El último encierro campestre, del día 26, volvió a ser la cita de numerosos caballistas, cercanos a los cuatrocientos, que participaron de un encierro fragmentado ya que la manada salió marcando ritmo y territorio hasta entrar por etapas al embudo. En una de ellas un jinete, de la localidad cercana de Iscar, se chocaba frontalmente con una de las vigas de alta tensión existentes en el recorrido y caía al suelo sin conocimiento.
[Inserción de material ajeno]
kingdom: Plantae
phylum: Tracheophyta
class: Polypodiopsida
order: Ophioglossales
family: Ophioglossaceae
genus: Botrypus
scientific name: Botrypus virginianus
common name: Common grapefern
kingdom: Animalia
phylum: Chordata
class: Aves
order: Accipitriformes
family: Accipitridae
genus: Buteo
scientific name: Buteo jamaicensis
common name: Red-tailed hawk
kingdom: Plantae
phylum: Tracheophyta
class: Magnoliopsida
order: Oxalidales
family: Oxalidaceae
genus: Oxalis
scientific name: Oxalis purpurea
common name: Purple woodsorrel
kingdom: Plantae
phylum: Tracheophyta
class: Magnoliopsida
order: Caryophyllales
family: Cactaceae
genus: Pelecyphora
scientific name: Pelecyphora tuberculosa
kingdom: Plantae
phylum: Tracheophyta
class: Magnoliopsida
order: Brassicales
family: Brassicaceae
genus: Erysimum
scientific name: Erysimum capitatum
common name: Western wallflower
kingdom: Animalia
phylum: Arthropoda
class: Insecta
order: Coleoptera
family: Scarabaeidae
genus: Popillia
Fue trasladado al hospital de Medina del Campo para realizarle las pruebas médicas oportunas y al día de hoy se encuentra en observación ya fuera de peligro.
Por su parte el último encierro por las calles resultó espectacular al correr los bravos muy hermanados y sin separarse del grupo. Ello permitió vistosidad plástica a unos corredores al filo de los cuernos aguantado la carrera. Durante el cántico al Santo Cristo, previo al encierro, se hizo la presentación de la letra de de la “jota de la Nava”. De entre los últimos festejos el concierto de la banda “Belo y lo Susodichos” ocupó parte de la noche joven con los temas de su último trabajo “Aire, viento y dimanita”. Rock en castellano en estado puro, con poesía callejera inspirada en la vida misma y apostando por unas letras que siempre dicen algo. Ambiente nocturno se sumo el de la verbena de la orquesta “Universal”.